Makerspace is a place where you can connect to technology and other individuals who are doing similar things so that you can communicate and collaborate. It allows you space where you can prototype your products and collaborate with other makers. It is across the whole spectrum of access to technology and access to collaboration and sharing that you have created.

What does Nepal stand to benefit from a platform such as Makerspace?

I think they benefit in quite a number of ways. You have access to technology and other makers. Makerspace in Teku is facilitated with 3D printers and laser cutters that help youth be exposed to new technology.

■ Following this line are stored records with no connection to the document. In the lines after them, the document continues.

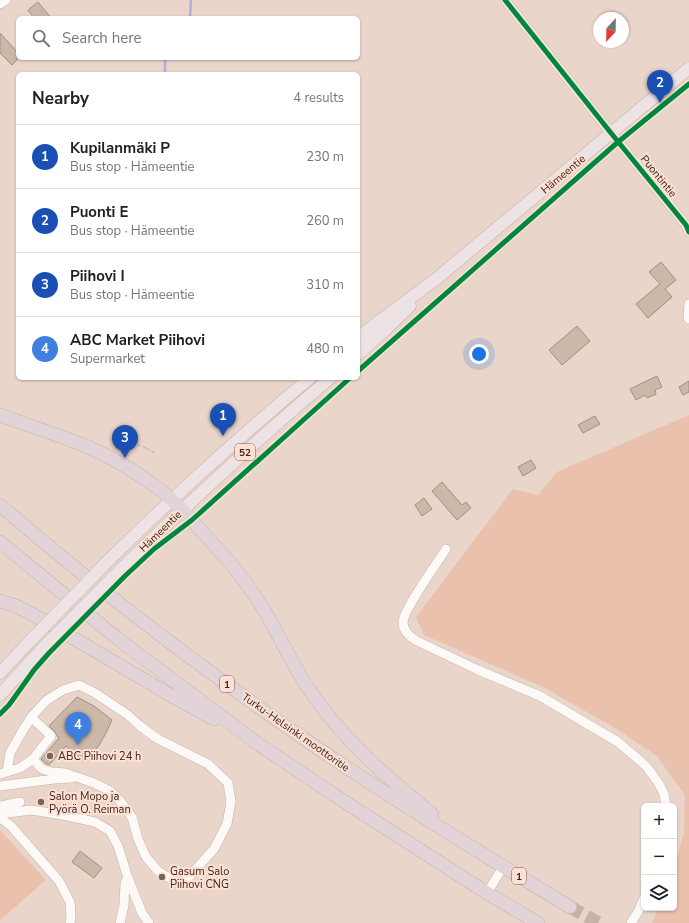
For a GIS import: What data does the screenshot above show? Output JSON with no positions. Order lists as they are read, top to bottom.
{
  "streets": {
    "highway": ["1", "Turku-Helsinki moottoritie"],
    "main road": ["Hämeentie", "52"],
    "street": ["Puontintie"]
  },
  "crossings": [
    ["Hämeentie", "Puontintie"]
  ],
  "places": ["ABC Piihovi 24 h", "Salon Mopo ja Pyörä O. Reiman", "Gasum Salo Piihovi CNG"],
  "north": "bottom",
  "page": {
    "search": "Search here",
    "pins": [
      "2",
      "1",
      "3",
      "4"
    ],
    "heading": ["Nearby", "4 results"],
    "list": [
      {
        "mark": "1",
        "name": "Kupilanmäki P",
        "note": "Bus stop · Hämeentie",
        "value": "230 m"
      },
      {
        "mark": "2",
        "name": "Puonti E",
        "note": "Bus stop · Hämeentie",
        "value": "260 m"
      },
      {
        "mark": "3",
        "name": "Piihovi I",
        "note": "Bus stop · Hämeentie",
        "value": "310 m"
      },
      {
        "mark": "4",
        "name": "ABC Market Piihovi",
        "note": "Supermarket",
        "value": "480 m"
      }
    ],
    "map_buttons": ["+", "−"]
  }
}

That is huge in a maker movement because we learn from sharing ideas.

Innovation ecosystems such as Makerspace are the key to creating new products. So communities in Nepal inclined to technology have access to a platform equipped with scientific technology where they can exchange ideas and collaborate to make their imagination real.

Tell us about the Mini Maker Fair happening in Kathmandu on September 24 and 25.

I am very excited about the event. It is the first-of-its-kind in Nepal that is really focussed on social innovation and products that help make an impact on the community. We will get to witness a collection of creative solutions from all across Nepal. I think it’s going to be incredible!

It will have a huge impact on Nepal and spark a new conversation in the global community.